Another independence poll? You can’t be serious!
But we are. This one is different. We have tried to copy as closely as possible the actual Alex Salmond planned referendum – with two questions, posed very much in the way he would plan to put them (we probably have to wait until next week for the precise wording of the independence question and longer still for the wording of the second question, but we know roughly what Alex Salmond wants).
Our poll showed one ballot paper asking do you want maximum devolution just short of independence – Yes or No? Then a second ballot paper asking do you want independence – Yes or No? As I say, we haven’t got the exact wording, but I’m assured we’ve got the spirit and tone of these questions pretty right. As in the SNP plan, there is no separate question for “Do you want the status quo?” – Scotland would merely revert to the status quo if neither of the other two propositions secured over 50 per cent.
Click here to download the findings of the YouGov/Channel 4 News poll
Our poll suggests support breaks 61/39 against independence right now, meaning nationalists would need to achieve a 10 per cent swing in favour of independence to win in autumn 2014, their preferred date. That’s a swing, they say, they achieved in a matter of a few months in the Holyrood elections last year. And they say they detect a lot of uncertainty amongst voters, not least the 16-18 age bracket they would like to enfranchise ahead of the poll.

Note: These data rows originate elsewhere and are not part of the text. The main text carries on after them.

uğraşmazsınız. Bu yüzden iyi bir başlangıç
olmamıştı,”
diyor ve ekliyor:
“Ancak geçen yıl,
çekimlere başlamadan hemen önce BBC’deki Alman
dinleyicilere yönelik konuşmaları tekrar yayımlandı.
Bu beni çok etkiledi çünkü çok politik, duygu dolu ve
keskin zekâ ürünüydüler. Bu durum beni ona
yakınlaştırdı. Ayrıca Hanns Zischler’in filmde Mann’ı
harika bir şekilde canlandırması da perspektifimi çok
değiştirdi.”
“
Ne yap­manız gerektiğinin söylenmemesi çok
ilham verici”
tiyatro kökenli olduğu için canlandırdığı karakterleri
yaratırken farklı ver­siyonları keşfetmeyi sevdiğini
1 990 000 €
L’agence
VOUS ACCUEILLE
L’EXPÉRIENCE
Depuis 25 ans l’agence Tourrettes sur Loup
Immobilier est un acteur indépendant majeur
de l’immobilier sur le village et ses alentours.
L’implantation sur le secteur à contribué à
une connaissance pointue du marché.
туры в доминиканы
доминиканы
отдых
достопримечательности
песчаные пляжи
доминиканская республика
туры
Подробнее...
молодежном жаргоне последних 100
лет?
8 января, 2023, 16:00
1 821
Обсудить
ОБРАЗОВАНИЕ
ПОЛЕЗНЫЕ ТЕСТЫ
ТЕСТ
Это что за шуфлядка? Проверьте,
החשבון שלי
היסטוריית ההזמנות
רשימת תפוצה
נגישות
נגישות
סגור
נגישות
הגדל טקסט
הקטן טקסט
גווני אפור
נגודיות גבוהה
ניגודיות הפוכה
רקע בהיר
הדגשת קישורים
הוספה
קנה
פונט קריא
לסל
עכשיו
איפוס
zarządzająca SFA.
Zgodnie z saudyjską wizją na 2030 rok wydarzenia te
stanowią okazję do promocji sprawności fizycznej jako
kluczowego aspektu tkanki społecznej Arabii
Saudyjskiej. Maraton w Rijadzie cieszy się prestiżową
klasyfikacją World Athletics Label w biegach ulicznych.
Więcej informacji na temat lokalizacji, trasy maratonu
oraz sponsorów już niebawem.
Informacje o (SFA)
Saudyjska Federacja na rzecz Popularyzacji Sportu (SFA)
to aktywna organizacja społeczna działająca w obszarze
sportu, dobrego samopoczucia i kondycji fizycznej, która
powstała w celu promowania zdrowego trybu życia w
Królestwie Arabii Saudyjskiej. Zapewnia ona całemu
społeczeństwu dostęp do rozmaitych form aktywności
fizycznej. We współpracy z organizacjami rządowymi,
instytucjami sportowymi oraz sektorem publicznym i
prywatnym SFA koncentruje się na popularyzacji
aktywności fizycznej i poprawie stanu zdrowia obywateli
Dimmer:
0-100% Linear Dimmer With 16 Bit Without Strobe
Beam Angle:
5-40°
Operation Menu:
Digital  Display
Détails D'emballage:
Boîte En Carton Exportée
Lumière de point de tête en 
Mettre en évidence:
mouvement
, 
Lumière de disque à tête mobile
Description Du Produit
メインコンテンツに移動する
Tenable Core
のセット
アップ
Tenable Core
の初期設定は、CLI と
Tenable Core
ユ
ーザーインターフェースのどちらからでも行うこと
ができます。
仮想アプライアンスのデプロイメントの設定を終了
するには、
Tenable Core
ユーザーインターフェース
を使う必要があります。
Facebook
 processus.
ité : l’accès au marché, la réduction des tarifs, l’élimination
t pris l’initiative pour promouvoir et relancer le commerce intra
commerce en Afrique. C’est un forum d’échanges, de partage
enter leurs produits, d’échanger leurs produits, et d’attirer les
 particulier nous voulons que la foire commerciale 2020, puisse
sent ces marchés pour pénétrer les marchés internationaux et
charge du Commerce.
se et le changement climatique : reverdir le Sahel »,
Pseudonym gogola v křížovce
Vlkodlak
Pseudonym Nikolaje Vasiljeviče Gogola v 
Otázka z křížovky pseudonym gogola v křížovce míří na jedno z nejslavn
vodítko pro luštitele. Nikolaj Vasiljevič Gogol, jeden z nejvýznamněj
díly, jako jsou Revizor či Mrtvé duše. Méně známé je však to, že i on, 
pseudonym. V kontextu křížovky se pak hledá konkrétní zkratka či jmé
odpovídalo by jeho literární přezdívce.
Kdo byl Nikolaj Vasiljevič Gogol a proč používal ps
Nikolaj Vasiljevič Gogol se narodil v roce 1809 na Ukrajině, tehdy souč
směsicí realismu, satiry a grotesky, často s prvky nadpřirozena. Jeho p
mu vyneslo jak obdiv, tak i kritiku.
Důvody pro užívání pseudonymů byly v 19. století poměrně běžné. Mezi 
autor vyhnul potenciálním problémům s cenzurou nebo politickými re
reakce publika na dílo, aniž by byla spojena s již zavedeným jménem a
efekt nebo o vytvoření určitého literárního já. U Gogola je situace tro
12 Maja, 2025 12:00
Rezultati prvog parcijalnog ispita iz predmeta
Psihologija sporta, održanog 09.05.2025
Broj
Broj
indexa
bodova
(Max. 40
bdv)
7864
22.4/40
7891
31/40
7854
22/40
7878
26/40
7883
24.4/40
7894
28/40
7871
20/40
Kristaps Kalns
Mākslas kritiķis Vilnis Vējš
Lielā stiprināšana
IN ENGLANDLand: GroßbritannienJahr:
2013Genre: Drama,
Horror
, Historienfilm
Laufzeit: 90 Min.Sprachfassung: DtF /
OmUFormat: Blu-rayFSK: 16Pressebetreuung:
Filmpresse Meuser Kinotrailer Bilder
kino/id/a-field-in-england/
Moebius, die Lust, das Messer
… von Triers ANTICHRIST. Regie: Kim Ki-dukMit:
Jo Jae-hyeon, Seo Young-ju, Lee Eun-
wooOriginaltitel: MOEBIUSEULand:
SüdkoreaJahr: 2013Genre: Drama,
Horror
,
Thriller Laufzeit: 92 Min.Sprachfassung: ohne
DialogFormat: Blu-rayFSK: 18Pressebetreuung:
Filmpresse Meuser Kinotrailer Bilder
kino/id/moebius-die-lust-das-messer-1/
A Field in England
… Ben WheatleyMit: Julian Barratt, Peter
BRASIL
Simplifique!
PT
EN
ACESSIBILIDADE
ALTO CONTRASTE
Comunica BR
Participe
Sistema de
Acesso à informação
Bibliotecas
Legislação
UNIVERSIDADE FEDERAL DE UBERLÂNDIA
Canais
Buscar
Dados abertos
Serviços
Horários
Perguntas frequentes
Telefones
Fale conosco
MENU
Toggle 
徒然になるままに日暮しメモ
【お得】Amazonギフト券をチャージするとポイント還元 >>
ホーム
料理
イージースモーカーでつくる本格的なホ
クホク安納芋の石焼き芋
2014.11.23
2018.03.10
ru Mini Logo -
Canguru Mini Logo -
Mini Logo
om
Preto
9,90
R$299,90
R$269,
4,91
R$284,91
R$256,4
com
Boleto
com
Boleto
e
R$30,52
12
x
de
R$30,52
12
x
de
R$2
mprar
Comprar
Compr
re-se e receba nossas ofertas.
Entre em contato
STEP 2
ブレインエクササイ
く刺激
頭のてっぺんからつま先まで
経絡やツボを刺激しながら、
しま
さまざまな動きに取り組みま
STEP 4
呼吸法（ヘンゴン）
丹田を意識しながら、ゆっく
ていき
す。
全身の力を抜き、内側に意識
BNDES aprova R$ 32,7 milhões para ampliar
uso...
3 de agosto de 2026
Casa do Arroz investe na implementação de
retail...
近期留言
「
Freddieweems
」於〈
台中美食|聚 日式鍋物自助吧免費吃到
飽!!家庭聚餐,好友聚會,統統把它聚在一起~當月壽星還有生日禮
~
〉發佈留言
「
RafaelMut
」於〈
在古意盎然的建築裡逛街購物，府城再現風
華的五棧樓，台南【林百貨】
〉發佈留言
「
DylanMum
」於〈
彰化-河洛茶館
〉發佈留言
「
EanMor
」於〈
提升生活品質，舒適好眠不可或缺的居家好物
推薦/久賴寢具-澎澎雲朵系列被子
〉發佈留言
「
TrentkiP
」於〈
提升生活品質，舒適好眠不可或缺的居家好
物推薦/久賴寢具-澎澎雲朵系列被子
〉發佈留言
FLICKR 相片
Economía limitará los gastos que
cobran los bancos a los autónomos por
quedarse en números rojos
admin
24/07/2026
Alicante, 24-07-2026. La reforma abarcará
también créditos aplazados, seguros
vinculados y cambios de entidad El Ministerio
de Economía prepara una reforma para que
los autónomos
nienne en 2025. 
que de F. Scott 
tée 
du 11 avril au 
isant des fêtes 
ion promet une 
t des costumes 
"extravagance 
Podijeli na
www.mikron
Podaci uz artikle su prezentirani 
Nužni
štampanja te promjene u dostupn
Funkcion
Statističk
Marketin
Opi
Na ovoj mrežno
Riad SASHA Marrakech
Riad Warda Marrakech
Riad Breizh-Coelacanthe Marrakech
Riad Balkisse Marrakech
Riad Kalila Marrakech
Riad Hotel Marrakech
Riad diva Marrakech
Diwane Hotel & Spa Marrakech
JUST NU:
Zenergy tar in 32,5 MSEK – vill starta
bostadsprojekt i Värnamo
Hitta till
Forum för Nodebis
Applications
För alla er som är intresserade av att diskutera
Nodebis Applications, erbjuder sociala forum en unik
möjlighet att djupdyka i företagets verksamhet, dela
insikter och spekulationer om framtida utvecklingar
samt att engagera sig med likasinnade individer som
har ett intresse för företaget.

Support for “devolution max” breaks 58/42 in favour. That’s a sizeable majority and includes 41 per cent of Labour supporters. But some of those Labourites, and many of their leadership, don’t want Alex Salmond’s version of devolution’s next step. They want something less drastic, less designed to take Scotland in the direction of full independence.
But the “devo max” product is developing support and brand awareness before anyone other than the SNP has shaped their own version of it. It’s possible that these early skirmishes over the second question – can SNP opponents strike it off the ballot paper and if they can’t can they shape it closer to their own will? – could define Scotland’s constitutional future.
The other stuff you learn from our poll is how the SNP’s domination of the Scottish political conversation is converting in our snapshot into increased party support for Holyrood and Westminster elections. You also get a flavour of how little appetite there is for the UK government appearing to dictate the terms of the referendum. And the poll suggests the Scots are divided 43/46 in terms of support for a one question (independence or union) versus a two question (independence or devo max) referendum.